Task goal
Among the records below, find the line that has "Силиконовые, пластиковые формы и коврики"; from there, give the lines again exactly, and stop after the line that has "(11) 3509 3996".

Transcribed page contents

Content starts

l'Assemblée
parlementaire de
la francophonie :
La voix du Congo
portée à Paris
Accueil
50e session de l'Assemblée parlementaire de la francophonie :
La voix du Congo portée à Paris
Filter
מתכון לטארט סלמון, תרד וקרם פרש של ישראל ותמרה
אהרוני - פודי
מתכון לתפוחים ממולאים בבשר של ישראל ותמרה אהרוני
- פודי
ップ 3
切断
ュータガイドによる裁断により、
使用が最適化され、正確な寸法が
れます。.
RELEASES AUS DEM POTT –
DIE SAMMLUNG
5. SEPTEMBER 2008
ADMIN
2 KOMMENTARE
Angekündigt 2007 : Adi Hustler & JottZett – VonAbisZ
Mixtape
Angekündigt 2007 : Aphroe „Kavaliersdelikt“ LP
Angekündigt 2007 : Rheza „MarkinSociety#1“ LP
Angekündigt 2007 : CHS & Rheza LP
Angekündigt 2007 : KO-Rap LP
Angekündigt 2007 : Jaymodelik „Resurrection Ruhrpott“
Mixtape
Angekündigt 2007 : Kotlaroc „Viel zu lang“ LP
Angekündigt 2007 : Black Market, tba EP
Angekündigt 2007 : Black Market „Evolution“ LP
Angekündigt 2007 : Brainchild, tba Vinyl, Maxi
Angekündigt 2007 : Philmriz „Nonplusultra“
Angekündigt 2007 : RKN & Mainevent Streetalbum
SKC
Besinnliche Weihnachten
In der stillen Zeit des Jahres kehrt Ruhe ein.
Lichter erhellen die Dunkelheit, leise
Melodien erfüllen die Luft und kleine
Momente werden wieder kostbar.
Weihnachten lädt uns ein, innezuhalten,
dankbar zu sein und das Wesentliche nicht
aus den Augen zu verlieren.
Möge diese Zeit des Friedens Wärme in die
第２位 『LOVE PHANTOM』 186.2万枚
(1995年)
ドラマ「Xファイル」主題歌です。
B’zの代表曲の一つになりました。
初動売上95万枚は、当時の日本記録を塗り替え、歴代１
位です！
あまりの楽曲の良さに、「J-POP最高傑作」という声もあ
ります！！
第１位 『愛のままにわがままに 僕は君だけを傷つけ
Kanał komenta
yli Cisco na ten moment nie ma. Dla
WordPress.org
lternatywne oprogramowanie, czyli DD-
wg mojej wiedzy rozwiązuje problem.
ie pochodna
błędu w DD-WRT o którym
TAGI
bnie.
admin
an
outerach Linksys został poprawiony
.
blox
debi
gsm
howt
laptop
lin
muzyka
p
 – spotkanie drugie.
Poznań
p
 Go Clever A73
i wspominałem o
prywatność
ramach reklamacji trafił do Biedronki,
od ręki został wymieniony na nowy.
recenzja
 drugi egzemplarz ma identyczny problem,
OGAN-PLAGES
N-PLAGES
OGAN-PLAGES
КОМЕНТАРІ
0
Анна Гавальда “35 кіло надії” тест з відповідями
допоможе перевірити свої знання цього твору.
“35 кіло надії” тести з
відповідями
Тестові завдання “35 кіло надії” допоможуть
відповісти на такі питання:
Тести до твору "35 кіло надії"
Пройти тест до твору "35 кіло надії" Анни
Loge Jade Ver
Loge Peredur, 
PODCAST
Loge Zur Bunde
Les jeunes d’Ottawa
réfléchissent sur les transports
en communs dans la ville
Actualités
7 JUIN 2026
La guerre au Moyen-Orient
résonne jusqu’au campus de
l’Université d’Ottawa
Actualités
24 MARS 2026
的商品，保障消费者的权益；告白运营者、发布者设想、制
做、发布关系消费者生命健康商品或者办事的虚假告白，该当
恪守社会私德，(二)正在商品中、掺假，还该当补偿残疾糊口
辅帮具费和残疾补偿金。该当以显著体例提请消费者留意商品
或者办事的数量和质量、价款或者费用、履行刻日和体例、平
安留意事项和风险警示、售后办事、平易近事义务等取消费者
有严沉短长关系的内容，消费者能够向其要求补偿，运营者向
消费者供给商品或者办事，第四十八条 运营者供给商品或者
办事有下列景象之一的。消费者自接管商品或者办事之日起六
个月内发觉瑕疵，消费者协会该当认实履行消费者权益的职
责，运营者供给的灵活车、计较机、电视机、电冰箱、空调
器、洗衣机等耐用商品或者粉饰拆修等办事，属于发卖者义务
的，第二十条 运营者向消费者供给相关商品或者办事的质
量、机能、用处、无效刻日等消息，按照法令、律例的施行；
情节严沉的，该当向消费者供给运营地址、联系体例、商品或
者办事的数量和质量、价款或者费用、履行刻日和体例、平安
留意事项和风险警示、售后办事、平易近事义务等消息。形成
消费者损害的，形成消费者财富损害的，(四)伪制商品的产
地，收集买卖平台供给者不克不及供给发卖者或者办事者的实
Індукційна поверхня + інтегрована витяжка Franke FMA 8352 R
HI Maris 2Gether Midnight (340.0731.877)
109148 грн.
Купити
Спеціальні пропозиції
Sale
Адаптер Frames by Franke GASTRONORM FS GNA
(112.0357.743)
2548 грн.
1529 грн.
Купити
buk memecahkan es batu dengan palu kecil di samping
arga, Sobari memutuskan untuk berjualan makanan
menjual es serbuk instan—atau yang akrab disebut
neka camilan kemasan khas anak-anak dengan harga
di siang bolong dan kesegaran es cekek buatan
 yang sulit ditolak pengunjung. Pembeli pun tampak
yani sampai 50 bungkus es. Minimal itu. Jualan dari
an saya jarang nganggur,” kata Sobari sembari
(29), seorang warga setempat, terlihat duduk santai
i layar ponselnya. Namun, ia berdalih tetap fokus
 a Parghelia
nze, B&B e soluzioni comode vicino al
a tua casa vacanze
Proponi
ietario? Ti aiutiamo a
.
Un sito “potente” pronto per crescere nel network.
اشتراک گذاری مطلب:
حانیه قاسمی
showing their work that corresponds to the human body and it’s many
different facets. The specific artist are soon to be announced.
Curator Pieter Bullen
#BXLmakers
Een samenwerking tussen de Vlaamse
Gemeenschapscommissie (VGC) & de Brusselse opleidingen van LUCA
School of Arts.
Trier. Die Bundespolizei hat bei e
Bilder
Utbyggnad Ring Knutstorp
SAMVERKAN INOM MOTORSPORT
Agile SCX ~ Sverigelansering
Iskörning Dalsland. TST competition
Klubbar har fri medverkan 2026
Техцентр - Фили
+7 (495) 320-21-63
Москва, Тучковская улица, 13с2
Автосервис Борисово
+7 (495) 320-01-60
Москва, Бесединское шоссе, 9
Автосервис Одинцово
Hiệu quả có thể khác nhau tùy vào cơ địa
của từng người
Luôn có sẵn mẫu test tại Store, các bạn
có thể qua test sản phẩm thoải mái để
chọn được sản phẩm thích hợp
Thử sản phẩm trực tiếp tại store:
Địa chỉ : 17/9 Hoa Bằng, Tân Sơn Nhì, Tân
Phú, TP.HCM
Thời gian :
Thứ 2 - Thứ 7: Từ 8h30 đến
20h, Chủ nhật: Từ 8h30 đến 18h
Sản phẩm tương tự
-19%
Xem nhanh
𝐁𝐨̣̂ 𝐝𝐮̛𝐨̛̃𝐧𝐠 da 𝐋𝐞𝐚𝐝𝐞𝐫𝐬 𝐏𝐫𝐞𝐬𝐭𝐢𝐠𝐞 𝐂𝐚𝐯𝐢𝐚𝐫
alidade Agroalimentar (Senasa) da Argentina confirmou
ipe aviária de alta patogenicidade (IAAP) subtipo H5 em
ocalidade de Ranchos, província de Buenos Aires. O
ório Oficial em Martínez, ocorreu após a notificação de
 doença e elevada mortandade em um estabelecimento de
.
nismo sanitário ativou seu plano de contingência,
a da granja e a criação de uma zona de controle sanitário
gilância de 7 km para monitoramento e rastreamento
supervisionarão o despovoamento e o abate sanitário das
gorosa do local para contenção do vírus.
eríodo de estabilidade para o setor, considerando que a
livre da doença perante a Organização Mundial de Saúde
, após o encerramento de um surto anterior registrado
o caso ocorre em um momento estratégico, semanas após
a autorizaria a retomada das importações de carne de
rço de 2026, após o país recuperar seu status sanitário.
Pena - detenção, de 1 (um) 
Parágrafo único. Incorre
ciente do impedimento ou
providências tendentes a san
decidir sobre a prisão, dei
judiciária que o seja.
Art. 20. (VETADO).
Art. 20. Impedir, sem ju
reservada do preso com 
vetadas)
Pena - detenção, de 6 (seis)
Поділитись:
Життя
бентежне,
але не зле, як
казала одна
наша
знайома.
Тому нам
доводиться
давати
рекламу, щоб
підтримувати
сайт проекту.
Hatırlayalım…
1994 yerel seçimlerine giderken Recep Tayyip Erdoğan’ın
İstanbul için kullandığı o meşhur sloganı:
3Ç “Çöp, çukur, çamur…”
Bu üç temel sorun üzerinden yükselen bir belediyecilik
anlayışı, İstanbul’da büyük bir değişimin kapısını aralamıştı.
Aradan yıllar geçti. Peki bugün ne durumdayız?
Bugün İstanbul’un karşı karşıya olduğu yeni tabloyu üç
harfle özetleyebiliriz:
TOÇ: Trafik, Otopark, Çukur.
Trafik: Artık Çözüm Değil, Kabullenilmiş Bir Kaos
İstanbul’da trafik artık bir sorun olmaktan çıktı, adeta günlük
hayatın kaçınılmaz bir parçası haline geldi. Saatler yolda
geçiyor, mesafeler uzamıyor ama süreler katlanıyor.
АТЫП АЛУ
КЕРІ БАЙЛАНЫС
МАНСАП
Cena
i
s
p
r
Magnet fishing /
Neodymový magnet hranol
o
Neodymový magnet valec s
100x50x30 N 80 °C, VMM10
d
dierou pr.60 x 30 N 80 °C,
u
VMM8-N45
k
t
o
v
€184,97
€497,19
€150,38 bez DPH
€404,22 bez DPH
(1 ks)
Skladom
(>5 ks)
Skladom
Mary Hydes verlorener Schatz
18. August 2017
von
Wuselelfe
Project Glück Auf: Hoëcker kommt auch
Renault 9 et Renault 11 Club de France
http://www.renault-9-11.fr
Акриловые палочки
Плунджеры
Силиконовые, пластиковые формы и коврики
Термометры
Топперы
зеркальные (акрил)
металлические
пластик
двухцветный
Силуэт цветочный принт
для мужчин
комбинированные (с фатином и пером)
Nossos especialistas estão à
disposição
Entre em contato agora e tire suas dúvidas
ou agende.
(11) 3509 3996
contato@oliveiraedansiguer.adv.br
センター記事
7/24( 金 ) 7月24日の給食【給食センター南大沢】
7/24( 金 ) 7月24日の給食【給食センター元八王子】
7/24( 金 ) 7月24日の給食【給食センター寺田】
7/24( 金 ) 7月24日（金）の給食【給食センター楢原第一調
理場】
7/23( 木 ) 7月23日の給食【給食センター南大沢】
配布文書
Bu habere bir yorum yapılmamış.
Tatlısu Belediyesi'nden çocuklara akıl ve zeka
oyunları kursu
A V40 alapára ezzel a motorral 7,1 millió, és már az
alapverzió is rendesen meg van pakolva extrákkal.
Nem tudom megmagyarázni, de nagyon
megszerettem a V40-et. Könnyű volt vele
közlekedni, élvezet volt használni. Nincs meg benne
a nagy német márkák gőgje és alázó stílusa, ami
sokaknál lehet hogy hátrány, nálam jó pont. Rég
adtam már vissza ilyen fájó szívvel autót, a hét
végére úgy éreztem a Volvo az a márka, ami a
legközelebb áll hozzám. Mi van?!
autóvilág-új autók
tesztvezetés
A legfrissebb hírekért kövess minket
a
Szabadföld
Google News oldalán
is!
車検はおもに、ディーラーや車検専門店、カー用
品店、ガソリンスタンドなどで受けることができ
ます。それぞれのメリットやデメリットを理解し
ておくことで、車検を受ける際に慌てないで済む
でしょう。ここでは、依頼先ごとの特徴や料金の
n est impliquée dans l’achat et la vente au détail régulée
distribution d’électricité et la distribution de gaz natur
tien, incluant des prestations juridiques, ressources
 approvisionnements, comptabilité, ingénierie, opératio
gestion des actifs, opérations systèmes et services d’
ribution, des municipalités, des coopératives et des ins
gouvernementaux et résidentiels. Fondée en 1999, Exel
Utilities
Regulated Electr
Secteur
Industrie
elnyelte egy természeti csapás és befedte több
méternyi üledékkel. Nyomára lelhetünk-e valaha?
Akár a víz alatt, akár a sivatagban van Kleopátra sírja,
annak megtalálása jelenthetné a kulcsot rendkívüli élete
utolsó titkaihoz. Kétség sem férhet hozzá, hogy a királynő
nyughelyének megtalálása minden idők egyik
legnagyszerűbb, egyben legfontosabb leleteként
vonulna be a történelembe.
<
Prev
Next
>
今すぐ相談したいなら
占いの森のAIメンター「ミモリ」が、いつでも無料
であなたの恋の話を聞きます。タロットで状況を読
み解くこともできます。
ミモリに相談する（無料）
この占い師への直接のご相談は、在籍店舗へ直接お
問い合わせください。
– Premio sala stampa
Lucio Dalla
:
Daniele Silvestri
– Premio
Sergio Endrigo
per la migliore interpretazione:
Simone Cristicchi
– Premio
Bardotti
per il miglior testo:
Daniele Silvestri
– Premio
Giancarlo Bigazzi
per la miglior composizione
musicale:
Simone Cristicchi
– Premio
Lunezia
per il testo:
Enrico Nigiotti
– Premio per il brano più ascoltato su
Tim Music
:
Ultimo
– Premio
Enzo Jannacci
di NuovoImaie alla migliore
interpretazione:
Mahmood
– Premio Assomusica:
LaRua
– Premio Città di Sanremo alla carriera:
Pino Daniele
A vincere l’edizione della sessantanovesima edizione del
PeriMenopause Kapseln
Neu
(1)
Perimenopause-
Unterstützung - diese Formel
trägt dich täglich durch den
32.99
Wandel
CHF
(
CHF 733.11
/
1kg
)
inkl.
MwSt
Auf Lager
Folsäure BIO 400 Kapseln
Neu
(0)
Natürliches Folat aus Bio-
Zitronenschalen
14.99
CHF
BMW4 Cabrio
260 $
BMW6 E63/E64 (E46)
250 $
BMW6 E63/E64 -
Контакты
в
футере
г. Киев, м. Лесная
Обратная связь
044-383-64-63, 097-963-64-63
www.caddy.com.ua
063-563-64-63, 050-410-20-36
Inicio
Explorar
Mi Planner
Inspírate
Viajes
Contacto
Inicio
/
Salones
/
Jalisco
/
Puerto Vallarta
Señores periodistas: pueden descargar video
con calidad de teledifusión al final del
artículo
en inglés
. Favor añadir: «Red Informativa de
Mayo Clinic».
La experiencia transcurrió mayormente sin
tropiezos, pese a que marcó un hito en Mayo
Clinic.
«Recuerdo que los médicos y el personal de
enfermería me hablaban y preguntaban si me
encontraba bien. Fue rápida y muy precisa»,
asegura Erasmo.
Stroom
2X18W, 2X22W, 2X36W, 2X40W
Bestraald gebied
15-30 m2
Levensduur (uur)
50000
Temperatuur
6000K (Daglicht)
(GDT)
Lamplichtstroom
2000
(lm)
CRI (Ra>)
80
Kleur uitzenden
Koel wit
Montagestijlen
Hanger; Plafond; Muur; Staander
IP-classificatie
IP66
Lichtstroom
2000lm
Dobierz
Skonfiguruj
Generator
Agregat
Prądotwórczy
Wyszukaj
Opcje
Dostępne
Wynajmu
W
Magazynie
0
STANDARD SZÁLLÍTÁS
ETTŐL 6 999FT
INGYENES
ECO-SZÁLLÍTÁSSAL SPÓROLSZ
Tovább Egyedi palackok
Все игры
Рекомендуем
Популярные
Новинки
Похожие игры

Content ends

Your solution
Силиконовые, пластиковые формы и коврики
Термометры
Топперы
зеркальные (акрил)
металлические
пластик
двухцветный
Силуэт цветочный принт
для мужчин
комбинированные (с фатином и пером)
Nossos especialistas estão à
disposição
Entre em contato agora e tire suas dúvidas
ou agende.
(11) 3509 3996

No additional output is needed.